### Extract to read
BEGIN
The school system is designed to keep people poor and mediocre. It was never designed so you could become rich and live a life full of prosperity. It was designed to raise employees that are obedient and never dream big. And if you want to change that programming, you'd better watch until the end of the video because no one is coming to save you.

Okay, here are 15 money secrets they don't teach you in school. Welcome to a Lux. Money loses value over time. Money has three important attributes: a medium of exchange, a unit of account, and the most important one, a store of value. Let's explain each of these in a short sentence.

So medium exchange means that money has to be fluid and easy to exchange for goods and services. The unit of account aspect helps people to identify how much a thing costs compared to another thing. But why would people accept to trade banknotes for goods and services instead of seashells, for example? Well, because of the third attribute: money must also be a good store of value, which means it keeps its worth over time, so you can save and spend it later.

And we all know that the third attribute isn't really present anymore, and the cost of that is high inflation. So, for example, if in 2022 the price you paid for a dozen eggs was $2.86, in 2023 you're actually paying $3.27—a fourteen percent increase. If you look at this table which tracks the price of eggs from 1980, well, things look even worse. Now, some will tell you the average salary has also increased over time, which is a fair argument, but that does not solve the store of value dilemma.

So if decades ago saving money was an option for retirement, now this strategy will only make you poor. And this leads smoothly onto our next point: saving makes you poor. Money is a tool.

Okay, it's not a trophy. If you're simply stashing it away in a savings account, you're treating it like a shiny object to be admired from afar when really it should be on the playing field scoring points for your team. Allow us to explain. So with savings, yes, you're preserving your money and maybe even getting a tiny bit of interest from the bank. However, it's hardly enough to beat inflation, which eats away at the value of your money year after year.

Investing, on the other hand, is how wealth is created in an era of fiat money, and understanding this will put you ahead of those who still don't get it. Stocks, bonds, and real estate are the most common forms of investments. The goal is growth and the strategy is patience mixed in with calculated risk-taking. The real clincher here is compound interest.

When you invest, your money can earn interest, and then that interest earns interest, and so on over time. This snowballs, leading to exponential growth. Yes, investing has its risks, but with some financial knowledge and strategy, you can mitigate those risks. Diversify your investments, hold for the long term, and understand your risk tolerance.

And if you follow and apply all these steps, you might one day have a seat at the big kid table. And the big kids, well, they perfectly know that the central banks control everything. Think about the central banks as a lifeline for the economy—a built-in feature that is there by design.

You see, every dollar, euro, yen, you name it, is created by a central bank, whether we're talking about the Federal Reserve or the ECB. Understanding how these institutions operate is key to unlocking your finance self-awareness. They not only print money, but they also manipulate consumer behavior because they control the money supply. They control your life and how and when you spend your resources.

So because you want to preserve your wealth, you've got no other choice but to play by their rules. Central banks manipulate the money supply through a number of tools, the most common ones being open market operations, changing the reserve requirements, and changing the discount rate. Through these instruments, they nudge banks, businesses, and ultimately us individuals to either spend, save, or invest.
END
Chart-based quiz items
BEGIN
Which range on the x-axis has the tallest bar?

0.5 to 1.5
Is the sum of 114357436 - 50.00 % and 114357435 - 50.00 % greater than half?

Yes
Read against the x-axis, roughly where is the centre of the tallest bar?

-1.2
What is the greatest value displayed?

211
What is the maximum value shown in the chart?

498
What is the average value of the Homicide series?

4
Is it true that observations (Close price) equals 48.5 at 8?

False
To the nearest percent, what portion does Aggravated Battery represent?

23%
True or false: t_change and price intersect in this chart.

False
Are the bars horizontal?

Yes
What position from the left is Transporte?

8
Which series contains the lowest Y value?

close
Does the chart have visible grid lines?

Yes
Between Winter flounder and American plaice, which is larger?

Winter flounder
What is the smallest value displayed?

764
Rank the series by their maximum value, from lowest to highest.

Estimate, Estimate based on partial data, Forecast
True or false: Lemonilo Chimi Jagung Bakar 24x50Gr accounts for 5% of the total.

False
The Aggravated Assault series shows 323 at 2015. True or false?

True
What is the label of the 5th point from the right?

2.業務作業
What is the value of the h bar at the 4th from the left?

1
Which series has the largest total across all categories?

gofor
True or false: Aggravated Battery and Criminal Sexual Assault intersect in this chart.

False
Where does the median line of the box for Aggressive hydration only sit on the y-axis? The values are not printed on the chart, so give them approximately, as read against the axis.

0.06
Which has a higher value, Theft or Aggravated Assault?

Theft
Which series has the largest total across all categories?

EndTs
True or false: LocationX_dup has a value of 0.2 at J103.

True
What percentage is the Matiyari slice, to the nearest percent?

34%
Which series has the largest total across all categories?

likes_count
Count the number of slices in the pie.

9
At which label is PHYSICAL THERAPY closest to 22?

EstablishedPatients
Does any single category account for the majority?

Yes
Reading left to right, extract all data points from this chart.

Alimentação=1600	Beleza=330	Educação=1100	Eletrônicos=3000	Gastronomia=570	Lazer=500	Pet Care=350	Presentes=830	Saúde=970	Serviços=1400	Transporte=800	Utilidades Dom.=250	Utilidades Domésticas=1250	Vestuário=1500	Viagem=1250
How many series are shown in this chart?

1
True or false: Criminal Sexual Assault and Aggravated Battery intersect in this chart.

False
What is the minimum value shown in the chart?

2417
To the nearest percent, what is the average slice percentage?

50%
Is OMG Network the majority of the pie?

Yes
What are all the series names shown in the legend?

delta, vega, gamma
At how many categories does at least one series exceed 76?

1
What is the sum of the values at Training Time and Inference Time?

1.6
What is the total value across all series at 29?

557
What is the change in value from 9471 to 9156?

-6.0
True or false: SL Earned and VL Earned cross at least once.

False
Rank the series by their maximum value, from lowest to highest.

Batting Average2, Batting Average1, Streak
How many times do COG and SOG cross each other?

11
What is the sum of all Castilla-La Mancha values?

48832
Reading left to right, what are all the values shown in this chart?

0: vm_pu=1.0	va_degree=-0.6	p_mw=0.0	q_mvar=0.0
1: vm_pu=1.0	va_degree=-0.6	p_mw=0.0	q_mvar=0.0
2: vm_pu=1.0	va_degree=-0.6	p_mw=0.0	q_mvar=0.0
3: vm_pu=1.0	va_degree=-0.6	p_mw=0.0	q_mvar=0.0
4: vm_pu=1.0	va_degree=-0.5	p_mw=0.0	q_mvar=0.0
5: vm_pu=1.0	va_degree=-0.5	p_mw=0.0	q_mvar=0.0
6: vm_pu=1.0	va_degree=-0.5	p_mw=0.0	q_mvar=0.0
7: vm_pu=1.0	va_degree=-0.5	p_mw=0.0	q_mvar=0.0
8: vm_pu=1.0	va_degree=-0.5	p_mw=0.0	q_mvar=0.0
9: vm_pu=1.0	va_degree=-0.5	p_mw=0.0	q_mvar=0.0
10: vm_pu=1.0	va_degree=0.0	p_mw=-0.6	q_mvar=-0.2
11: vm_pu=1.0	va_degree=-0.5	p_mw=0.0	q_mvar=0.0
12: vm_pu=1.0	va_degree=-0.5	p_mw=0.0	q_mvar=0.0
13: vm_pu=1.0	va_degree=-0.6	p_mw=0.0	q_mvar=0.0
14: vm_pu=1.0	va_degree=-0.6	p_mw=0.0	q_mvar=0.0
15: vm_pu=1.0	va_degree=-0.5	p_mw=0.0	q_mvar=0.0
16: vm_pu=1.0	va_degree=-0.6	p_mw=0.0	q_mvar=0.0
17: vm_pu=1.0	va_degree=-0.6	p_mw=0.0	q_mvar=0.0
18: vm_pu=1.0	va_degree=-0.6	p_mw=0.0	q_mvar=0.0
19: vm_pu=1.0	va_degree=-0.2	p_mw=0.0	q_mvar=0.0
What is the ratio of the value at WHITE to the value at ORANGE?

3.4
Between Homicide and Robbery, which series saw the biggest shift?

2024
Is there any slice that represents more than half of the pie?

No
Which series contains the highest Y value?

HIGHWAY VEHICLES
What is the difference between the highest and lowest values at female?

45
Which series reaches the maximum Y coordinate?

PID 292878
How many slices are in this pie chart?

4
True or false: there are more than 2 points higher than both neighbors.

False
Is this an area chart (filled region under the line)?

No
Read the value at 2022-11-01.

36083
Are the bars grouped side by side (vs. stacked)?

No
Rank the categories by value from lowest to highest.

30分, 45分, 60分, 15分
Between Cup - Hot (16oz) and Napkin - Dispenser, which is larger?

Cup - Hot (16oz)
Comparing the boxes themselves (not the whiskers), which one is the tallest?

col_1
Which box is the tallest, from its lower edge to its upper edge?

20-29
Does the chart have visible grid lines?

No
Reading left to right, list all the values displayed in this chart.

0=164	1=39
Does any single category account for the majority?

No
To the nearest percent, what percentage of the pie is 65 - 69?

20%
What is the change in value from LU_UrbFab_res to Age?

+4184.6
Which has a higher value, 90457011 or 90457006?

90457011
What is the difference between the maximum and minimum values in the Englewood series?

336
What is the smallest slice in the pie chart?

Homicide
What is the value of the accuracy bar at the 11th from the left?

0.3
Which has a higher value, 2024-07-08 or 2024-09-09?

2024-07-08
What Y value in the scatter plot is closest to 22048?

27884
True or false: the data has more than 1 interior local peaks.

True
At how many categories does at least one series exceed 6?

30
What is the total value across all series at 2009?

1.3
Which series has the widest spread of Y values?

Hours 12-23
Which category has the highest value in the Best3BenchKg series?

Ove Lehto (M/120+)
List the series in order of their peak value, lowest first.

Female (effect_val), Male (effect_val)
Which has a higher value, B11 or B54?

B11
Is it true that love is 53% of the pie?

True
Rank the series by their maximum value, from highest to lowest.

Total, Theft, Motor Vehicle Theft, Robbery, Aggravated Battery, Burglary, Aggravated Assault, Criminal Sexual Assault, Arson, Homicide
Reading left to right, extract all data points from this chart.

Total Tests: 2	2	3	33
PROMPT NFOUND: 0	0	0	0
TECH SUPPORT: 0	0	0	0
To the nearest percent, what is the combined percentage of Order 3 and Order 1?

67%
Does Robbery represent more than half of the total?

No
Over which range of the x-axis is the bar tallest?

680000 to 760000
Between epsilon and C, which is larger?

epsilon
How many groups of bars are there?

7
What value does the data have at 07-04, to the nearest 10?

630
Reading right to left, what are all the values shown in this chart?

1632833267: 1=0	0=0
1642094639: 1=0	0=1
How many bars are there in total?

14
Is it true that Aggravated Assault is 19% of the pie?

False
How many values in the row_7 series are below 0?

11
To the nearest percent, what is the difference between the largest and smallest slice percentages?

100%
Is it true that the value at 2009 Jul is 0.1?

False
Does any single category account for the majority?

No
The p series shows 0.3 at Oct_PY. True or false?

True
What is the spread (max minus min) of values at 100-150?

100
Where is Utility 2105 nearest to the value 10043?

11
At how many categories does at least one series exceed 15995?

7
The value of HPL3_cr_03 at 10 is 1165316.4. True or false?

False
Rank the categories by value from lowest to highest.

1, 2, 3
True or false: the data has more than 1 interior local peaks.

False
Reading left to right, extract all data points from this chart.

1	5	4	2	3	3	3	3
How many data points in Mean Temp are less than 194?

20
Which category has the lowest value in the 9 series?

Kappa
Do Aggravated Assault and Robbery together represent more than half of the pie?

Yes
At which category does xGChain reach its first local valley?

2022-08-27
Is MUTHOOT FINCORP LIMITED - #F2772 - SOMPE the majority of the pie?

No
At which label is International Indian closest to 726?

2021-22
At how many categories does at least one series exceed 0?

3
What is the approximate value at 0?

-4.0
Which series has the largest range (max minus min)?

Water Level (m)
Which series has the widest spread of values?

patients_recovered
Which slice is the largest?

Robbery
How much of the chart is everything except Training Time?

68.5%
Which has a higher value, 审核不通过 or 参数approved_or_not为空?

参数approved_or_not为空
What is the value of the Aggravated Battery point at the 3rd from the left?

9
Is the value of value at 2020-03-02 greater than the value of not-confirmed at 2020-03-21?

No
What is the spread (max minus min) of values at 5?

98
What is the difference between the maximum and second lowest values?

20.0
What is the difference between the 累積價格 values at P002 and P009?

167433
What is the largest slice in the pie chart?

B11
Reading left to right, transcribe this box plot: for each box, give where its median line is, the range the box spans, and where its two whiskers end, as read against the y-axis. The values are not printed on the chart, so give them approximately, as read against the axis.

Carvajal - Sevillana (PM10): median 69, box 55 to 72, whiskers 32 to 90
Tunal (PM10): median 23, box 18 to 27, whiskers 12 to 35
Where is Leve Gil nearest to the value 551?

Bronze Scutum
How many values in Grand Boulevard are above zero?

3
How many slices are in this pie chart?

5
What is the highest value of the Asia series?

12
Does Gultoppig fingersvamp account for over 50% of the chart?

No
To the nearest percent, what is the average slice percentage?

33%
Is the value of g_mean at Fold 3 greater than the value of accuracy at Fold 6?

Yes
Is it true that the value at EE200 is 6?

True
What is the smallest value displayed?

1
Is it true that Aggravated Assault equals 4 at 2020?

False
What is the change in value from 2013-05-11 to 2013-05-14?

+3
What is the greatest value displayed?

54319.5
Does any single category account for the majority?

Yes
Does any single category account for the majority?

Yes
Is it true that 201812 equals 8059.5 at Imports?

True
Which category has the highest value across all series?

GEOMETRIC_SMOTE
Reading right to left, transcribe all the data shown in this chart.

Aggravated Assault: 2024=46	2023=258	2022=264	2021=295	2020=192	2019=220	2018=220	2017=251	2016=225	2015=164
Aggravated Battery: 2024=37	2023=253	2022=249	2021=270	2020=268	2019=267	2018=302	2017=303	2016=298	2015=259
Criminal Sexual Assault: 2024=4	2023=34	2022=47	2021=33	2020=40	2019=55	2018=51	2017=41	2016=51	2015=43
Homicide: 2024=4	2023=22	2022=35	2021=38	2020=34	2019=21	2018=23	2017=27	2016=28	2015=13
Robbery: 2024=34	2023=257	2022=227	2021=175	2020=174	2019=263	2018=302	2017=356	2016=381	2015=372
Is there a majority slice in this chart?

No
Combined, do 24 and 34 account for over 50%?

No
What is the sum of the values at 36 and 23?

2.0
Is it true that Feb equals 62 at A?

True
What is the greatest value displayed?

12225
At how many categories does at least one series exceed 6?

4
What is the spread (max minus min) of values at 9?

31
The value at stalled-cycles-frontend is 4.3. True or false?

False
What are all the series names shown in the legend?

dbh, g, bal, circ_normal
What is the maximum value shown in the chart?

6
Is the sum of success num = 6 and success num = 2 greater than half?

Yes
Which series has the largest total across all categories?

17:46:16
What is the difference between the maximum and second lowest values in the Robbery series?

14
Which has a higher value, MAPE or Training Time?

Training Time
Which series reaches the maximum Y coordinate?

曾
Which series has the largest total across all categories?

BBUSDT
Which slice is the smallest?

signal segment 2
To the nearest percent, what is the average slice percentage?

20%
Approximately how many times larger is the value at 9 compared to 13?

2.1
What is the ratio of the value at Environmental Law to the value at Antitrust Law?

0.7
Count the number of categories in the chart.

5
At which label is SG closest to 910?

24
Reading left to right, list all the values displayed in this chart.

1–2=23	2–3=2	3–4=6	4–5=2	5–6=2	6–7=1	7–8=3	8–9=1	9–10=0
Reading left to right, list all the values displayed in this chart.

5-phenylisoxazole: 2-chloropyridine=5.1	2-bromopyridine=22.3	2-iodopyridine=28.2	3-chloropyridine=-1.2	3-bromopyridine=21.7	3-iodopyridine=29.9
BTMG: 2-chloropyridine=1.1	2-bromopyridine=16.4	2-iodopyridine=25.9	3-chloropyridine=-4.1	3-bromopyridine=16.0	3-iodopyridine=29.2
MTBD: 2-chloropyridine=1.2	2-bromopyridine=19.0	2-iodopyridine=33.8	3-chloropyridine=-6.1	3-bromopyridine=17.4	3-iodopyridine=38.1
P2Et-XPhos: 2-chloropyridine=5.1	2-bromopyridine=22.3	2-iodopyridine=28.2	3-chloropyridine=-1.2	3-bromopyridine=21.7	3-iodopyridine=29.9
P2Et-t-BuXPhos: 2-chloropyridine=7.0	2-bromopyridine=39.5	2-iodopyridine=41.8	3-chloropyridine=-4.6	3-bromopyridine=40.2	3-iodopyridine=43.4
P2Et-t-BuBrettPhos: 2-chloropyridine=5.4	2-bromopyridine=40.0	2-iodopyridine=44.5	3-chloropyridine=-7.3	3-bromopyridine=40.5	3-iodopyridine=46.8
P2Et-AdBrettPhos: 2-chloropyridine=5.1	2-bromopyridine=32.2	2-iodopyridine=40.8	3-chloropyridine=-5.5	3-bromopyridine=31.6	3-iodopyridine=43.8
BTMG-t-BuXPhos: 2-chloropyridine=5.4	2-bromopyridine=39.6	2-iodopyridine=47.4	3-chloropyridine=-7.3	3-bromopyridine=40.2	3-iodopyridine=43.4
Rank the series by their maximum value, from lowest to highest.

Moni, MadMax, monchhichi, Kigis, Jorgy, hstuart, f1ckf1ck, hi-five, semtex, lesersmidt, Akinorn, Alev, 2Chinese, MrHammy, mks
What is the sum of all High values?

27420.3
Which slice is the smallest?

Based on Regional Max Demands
END
### Your instructions
In the transcript about money secrets above, what three tools does it name as the most common ones central banks use to manipulate the money supply?

### Task output
Open market operations, changing the reserve requirements, and changing the discount rate.